# Kaynak metin:
Sayfalar

...doğru bilgi için yorum ve katkınız önemlidir


NOT: Siz değerli izleyicilerimizle paylaştığımız her bilginin kesin doğruluğunu iddia edemeyiz. Uzmanlık isteyen bilgiler vardır çünkü. Ortalarda "doğru-yanlış" dolaşan bilgiler eğer tartışılırsa, ortaya daha olumlu ve yararlı bir sonuç çıkar. Tartışarak, irdeleyerek "Doğru Bilgi"ye ulaşmış oluruz. Böylece, "yanlış"lar "doğru"nun yerini almamış olur. Doğru bilginin insana ulaşması için çaba sarf etmek fena bir şey değildir. Bu anlayışımızdan ötürüdür ki, izleyicilerimizden ulaşan "yorumlar çok değerli ve anlamlı buluyor, siz değerli izleyicilerimizle paylaşmak istiyoruz.


19 Aralık 2011 Pazartesi

DUMANSIZ HAYAT + Sigarayı bırakanlar neden kilo alıyor

"Dumansız Hayat"ın tartışılmaz yararından hareketle; sevdiklerini, incelikli bir biçimde uyarmak adına aşağıdaki metni bilgimize sunan(*) sevgili O. Meriç kardeşe teşekkür ediyoruz.

DUMANSIZ HAYAT / Hasan Cemal22 Temmuz 2oo9*Milliyet
Pipoyla başlamıştım tütün içmeye. 1967’de askere giderken eniştem İsmet Benayat bana bir tane pipo hediye etmiş, bir paket de Half And Half marka çok sert bir Amerikan tütünü vermişti, “Kafan bozulduğunda içersin” diyerek.

# Sağlanan veri:
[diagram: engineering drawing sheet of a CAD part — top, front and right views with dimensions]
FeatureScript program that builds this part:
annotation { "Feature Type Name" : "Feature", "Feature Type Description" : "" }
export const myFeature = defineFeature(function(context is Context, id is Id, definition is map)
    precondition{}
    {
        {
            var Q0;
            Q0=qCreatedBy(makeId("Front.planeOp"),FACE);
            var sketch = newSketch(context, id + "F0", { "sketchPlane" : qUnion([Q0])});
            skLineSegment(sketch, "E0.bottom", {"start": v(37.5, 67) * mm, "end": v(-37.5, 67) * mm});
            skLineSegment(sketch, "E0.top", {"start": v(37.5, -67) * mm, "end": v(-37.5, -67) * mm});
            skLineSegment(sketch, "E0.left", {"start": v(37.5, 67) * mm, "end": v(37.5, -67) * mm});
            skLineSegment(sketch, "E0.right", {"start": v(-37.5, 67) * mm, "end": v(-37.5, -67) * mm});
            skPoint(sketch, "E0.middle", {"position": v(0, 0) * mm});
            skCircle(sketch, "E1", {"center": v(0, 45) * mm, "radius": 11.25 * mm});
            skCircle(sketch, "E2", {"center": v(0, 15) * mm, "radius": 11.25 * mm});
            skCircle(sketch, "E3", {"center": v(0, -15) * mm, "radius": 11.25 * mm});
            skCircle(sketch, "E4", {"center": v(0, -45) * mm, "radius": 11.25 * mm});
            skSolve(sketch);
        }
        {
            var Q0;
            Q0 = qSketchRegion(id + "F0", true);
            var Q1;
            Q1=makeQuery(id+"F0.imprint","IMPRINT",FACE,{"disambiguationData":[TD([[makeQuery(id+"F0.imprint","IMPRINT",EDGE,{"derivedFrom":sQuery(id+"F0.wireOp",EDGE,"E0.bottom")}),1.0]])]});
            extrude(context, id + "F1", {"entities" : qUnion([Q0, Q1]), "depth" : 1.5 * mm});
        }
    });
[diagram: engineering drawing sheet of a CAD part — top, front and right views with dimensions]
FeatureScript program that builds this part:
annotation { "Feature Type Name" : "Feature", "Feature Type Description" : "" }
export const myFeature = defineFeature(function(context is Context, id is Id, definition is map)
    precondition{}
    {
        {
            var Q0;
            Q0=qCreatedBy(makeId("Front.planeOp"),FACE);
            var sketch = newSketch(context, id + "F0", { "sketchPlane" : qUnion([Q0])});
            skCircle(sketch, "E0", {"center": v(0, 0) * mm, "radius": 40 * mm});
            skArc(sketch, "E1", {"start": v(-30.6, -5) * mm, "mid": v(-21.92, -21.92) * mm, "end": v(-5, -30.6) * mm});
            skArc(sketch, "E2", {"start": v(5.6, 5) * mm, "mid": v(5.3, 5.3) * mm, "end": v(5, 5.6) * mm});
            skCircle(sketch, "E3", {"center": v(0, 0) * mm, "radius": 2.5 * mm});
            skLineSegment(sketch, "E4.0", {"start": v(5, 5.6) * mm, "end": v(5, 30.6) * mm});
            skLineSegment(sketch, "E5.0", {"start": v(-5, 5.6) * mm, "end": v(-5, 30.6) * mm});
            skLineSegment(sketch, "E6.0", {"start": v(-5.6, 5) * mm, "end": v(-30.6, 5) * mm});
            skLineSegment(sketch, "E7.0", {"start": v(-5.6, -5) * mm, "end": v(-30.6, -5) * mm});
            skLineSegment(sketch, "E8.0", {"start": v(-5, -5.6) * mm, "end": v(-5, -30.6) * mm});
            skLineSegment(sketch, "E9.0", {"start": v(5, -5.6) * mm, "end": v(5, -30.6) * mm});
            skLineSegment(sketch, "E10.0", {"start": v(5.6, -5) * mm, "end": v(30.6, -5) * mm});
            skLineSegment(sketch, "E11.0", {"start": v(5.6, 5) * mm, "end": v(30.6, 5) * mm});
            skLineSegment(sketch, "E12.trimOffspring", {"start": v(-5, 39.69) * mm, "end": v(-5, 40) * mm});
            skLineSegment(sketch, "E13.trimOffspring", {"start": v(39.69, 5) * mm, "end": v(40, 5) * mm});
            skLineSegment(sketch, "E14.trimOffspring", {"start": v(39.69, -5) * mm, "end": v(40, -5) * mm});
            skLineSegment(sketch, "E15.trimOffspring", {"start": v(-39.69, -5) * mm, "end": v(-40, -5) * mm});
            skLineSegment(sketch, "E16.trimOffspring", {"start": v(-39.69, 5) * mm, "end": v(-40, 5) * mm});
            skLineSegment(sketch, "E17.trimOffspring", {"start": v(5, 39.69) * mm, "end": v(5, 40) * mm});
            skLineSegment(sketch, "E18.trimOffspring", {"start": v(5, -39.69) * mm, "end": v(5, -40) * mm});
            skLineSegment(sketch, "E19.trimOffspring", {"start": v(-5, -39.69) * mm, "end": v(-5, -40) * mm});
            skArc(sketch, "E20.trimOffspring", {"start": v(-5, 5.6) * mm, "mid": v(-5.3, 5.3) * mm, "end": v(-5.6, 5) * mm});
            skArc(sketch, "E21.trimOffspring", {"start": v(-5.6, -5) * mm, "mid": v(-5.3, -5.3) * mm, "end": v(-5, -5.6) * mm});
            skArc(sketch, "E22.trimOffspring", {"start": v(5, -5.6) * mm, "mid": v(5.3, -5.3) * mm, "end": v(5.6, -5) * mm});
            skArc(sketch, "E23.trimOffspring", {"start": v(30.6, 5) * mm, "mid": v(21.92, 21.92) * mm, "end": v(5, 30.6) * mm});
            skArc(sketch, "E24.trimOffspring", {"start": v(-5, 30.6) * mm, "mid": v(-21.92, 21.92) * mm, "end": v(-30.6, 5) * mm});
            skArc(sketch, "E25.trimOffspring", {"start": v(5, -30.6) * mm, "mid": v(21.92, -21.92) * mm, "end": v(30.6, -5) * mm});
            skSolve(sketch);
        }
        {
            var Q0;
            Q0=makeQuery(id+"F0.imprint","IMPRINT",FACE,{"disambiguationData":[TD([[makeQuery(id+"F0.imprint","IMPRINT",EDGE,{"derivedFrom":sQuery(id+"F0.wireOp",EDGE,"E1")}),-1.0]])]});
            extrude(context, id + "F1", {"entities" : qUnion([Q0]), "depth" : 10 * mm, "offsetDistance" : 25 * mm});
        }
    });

# Yapılacak iş:
Sigarayı bırakma üzerine yazılmış "Dumansız Hayat" metninin devamını, son cümlesinden sonra başlayarak yazın.

# Sonuç:
Sevgili halam Kamran Cemal de askerlik hatırası olarak bana sonradan çok sevdiğim, kahverengi deriden bir tütün kesesi almıştı. Bir yanına tütünümü, bir yanına pipomu koyup öyle gitmiştim askere.
Tuzla Piyade Okulu’nun denize bakan yamaçlarında bir akşam vakti ilk pipomu tellendirdiğim zaman başımın nasıl döndüğünü çok iyi hatırlarım.
Duman altı olmuştum.
Ama doğrusu keyifliydi.
Trabzon’daki bir buçuk yıllık yedeksubaylığım sırasında hem pipo
sayısı hem de tütün tüketimi yükseliş eğrisi çizmişti. Ayrıca, elimden düşmeyen ve dumanı sürekli tüten bir pipoyla daha havalı olduğumu, daha fark edildiğimi sanırdım.
Askerlik sonrası Ankara’da ‘devrimcilik yılları’ başlarken, evime giren bir hırsız bütün pipolarımı çalınca benim de tütünde pipo dönemi sona ermişti. Çünkü yeniden pipo koleksiyonu yapacak kadar para kazanmıyordum.
Sigaraya böyle başladım.
Babamın bir zamanlar günde dört paket içtiği Birinci’yle, işaret parmağımla orta parmağımın arası gitgide sarararak...
Arada Bafra ve Kulüp içerdim.
Etrafta kehribar gibi sarı tütünden, yassı karton paketteki Yeni Harman’ı görürsem mutlaka birkaç tane otlanmayı tabii ihmal etmezdim.
Hiç unutmam, bir seferinde Betül Mardin bana bir karton İngiliz Player’s hediye etmişti. İçmeye kolay kıyamamıştım. Yeni Harman’a benzeyen, yuvarlak, küt ve kısa, sapsarı, sigara gibi sigaraydı.
Siyah tütün sevmedim.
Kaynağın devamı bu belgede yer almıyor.